As the OpenAMP Project governance gets defined, it will be documented here. Governance discussions are typically held during the OpenAMP Technical Steering Committee meetings.
Strategic and Technical Direction
The OpenAMP Project board consists of a representative from each of the member companies. For more details regarding the Board, please refer to the Project Charter.
Technical Steering Committee
The Technical Steering Committee (TSC) calls are open to all. Items requiring a vote are voted upon by a representative from each of the member companies. To be notified of TSC calls, please subscribe to the TSC mailing list via the OpenAMP Project mailing lists page.
For more details regarding the TSC, please refer to the Project Charter.
The OpenAMP Working Groups are currently:
- OpenAMP Remoteproc (a.k.a. OpenAMP classic)
- System Device Tree
- Application Services
To be notified of working group calls, please subscribe to the corresponding working group mailing list via the OpenAMP Project mailing lists page.

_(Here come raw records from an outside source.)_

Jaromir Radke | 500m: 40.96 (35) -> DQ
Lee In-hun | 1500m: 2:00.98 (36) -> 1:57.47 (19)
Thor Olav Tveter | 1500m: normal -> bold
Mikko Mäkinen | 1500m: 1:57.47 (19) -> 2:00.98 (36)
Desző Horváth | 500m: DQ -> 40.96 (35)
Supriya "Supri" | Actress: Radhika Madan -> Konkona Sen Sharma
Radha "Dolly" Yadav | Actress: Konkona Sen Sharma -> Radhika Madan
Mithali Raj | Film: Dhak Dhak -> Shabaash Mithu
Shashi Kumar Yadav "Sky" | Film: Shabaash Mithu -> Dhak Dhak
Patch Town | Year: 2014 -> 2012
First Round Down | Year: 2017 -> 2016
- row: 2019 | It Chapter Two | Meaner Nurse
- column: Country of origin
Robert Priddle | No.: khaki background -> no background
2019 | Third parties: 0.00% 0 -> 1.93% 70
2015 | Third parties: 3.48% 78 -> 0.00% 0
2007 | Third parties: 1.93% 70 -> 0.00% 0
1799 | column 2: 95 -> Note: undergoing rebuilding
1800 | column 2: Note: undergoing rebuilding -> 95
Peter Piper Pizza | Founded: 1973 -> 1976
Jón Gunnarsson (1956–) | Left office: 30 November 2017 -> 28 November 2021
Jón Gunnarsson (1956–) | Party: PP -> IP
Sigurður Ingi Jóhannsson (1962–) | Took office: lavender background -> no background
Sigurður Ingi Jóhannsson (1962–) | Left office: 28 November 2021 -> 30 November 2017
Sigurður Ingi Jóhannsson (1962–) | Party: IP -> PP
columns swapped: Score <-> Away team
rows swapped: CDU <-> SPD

It is not a requirement to be employed at a Member company to participate as a developer or in the OpenAMP Technical Steering Committee. Community participation is welcome!
Governance of the community project is overseen by a board of representatives from Member companies. Member fees support administration for the project, such as the project website and mailing lists. Details can be found in the Project Charter.
To get more information about membership, contact firstname.lastname@example.org
Consensus and Conflict Resolution
To be discussed at October 2020 TSC call.
Code of Conduct
The OpenAMP Board is in the process of working on a modified version of the CHAOSS code of conduct. That will need to be voted upon to be adopted.
We are looking for a couple volunteers to be part of the Code of Conduct Committee. Please contact the board if you are interested.
Maintainers are nominated and voted upon by the TSC. They should be the only ones who can commit to the repositories. As with everyone else, they must use Pull Requests.
OpenAMP uses the Zephyr coding style and uses the checkpatch.pl script to automatically review and leave comments on pull requests (continuous integration process). (2020-02-20)
(2020-04-17) There was some interest in making the code easier to certify, but no firm decision to proceed. Recommendation is to watch what Zephyr and Xen do, then revisit the question.
To be discussed. C11?
All development will be done using the standard GitHub workflow of pull requests. (2020-02-20)
Via GitHub issues. (2020-05-12)
Pull requests will be merged by the maintainers after review.
New Feature Development
Proposed new features should be discussed actively on the mailing list and the top features selected for the next release. The Technical Steering Committee and Working Groups can also provide direction on feature development.
For a new feature, an application or test must be provided so that we can test that the feature works & continues to be valid in the future.
OpenAMP CI is relying on the checkpatch tool, using Zephyr coding rules.
TO DO: Add guidelines once they get baked
Sphinx was proposed and is under consideration (2020-05-12)
Topic to be revisited.
Branching and Tagging Strategy
Development on master
The master branch is where all accepted changes are first committed. The CI loop is primarily focused on this branch.
A release branch is created from the master branch at the time of feature freeze for the release.
At the time of the release, the release branch will be tagged. This will help enable reproducible builds.
Releases will be twice yearly, in the spring and fall (usually mid-April and mid-October).
Releases will be named yyyy.mm (e.g. 2019.10).
As the OpenAMP project is rather small as open-source projects go, the release process can be fairly simple. The phases and milestones are listed below. This information should be maintained on the Wiki page for the project.
Discussion and Development
This is for discussion and development of new features. It starts as soon as the release branch is created. During this period, new features can be committed after the usual review.
This occurs at about the four-month mark in the release cycle. The release branch is created from the master at this point.
After Feature Freeze, no new features can be committed to the release branch, only bug fixes.
At this time, no further commits may be made to the release branch unless they fix a critical bug found in testing.
The release branch is tagged and the code archived and made accessible for download.
Topic to be revisited.
Interface Stability Policy
The scope of the OpenAMP API lifecycle policy is mostly the libraries and supporting code owned by the project. Today that is primarily the open-amp and libmetal libraries but we expect that to expand in the future.
Specifically out of scope would be the APIs internal to the Linux kernel. The Linux kernel has a famous “no stable api” policy. Probably also out of scope would be the kernel / user interface. This interface has a more stringent “don’t break the user interface policy” than will be described here.
Adding New APIs
Deprecating Existing APIs
If an API is to be removed, it must remain in a deprecated state for 2 year (4 releases). In extraordinary cases such as a critical security issue, the TSC may impose a shorter period.
Kernel vs. Library Compatibility
The kernel and library implementations of OpenAMP must be interoperable at all times. Extensions on either side must be downward compatible.
Wire Protocol Stability
The wire protocol describes the interactions of two independent CPUs in an AMP system. The bar for maintaining compatibility at this level is much higher.